*What to produce*
The records that follow are to be reproduced exactly. Any pictures in them are left out.

··· Material supplied ···

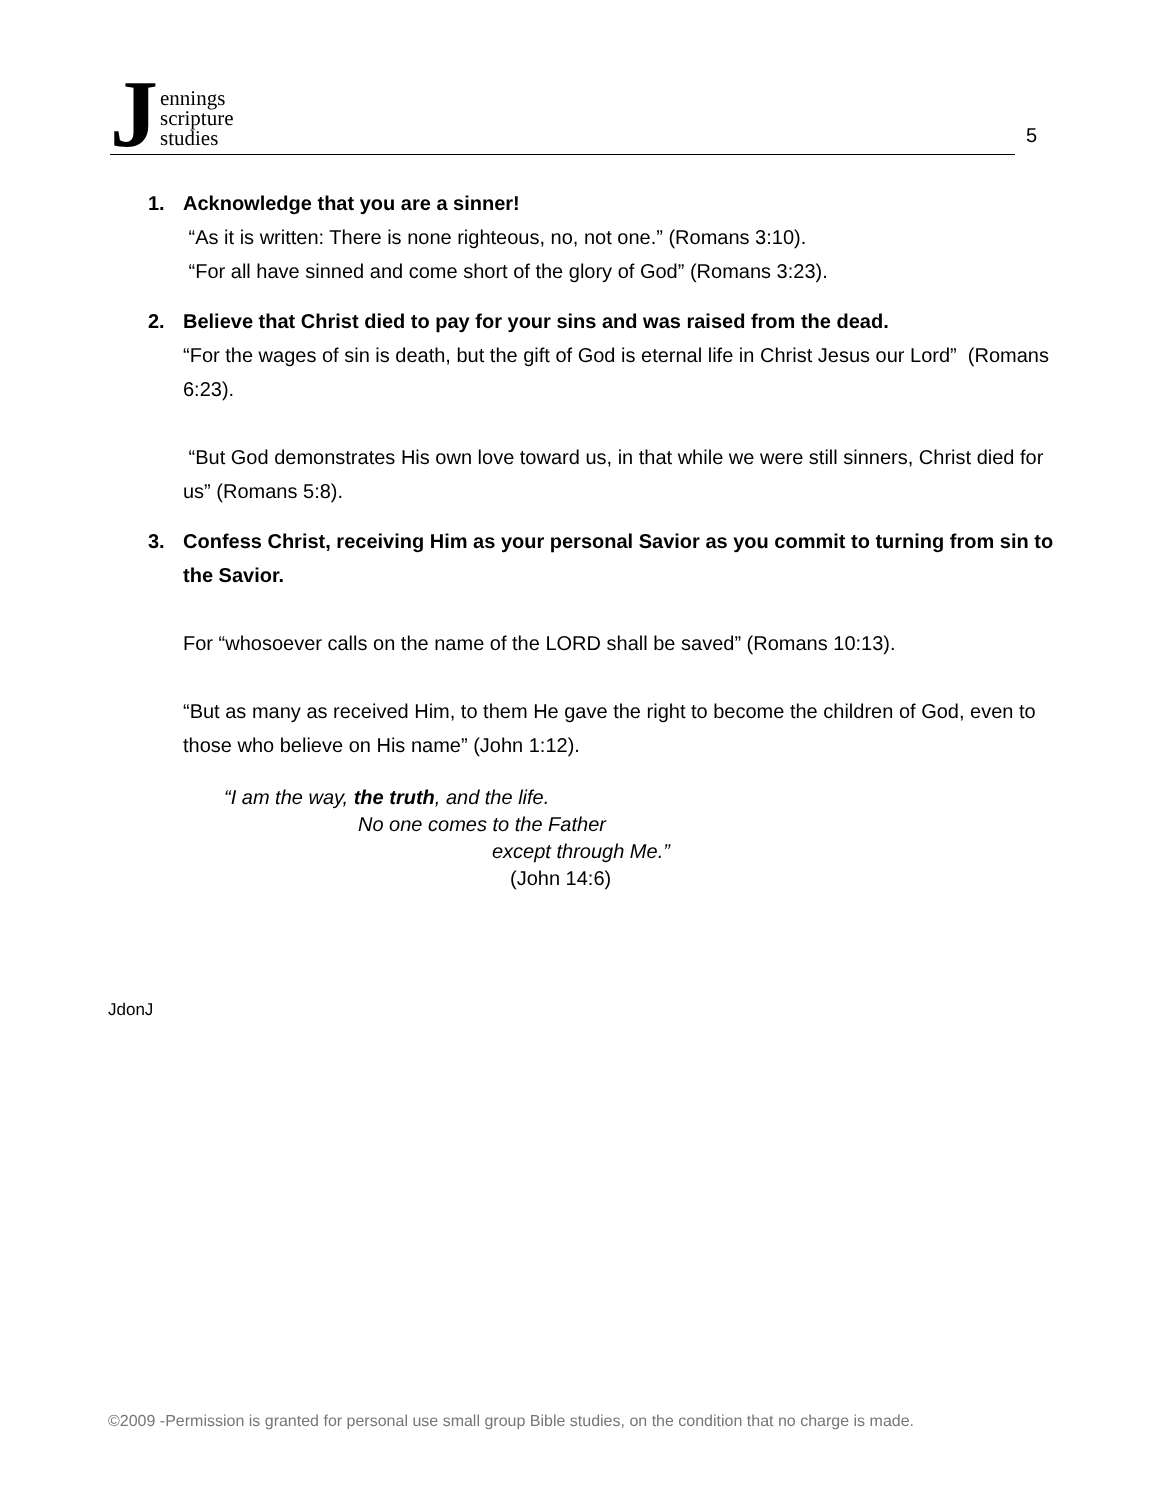Jennings
scripture
studies
5
1. Acknowledge that you are a sinner!
“As it is written: There is none righteous, no, not one.” (Romans 3:10).
“For all have sinned and come short of the glory of God” (Romans 3:23).
2. Believe that Christ died to pay for your sins and was raised from the dead.
“For the wages of sin is death, but the gift of God is eternal life in Christ Jesus our Lord” (Romans 6:23).
“But God demonstrates His own love toward us, in that while we were still sinners, Christ died for us” (Romans 5:8).
3. Confess Christ, receiving Him as your personal Savior as you commit to turning from sin to the Savior.
For “whosoever calls on the name of the LORD shall be saved” (Romans 10:13).
“But as many as received Him, to them He gave the right to become the children of God, even to those who believe on His name” (John 1:12).
“I am the way, the truth, and the life.
No one comes to the Father
except through Me.”
(John 14:6)
JdonJ
©2009 -Permission is granted for personal use small group Bible studies, on the condition that no charge is made.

···

*Reply to the task*
Jennings
scripture
studies
5
1. Acknowledge that you are a sinner!
“As it is written: There is none righteous, no, not one.” (Romans 3:10).
“For all have sinned and come short of the glory of God” (Romans 3:23).
2. Believe that Christ died to pay for your sins and was raised from the dead.
“For the wages of sin is death, but the gift of God is eternal life in Christ Jesus our Lord” (Romans 6:23).
“But God demonstrates His own love toward us, in that while we were still sinners, Christ died for us” (Romans 5:8).
3. Confess Christ, receiving Him as your personal Savior as you commit to turning from sin to the Savior.
For “whosoever calls on the name of the LORD shall be saved” (Romans 10:13).
“But as many as received Him, to them He gave the right to become the children of God, even to those who believe on His name” (John 1:12).
“I am the way, the truth, and the life.
No one comes to the Father
except through Me.”
(John 14:6)
JdonJ
©2009 -Permission is granted for personal use small group Bible studies, on the condition that no charge is made.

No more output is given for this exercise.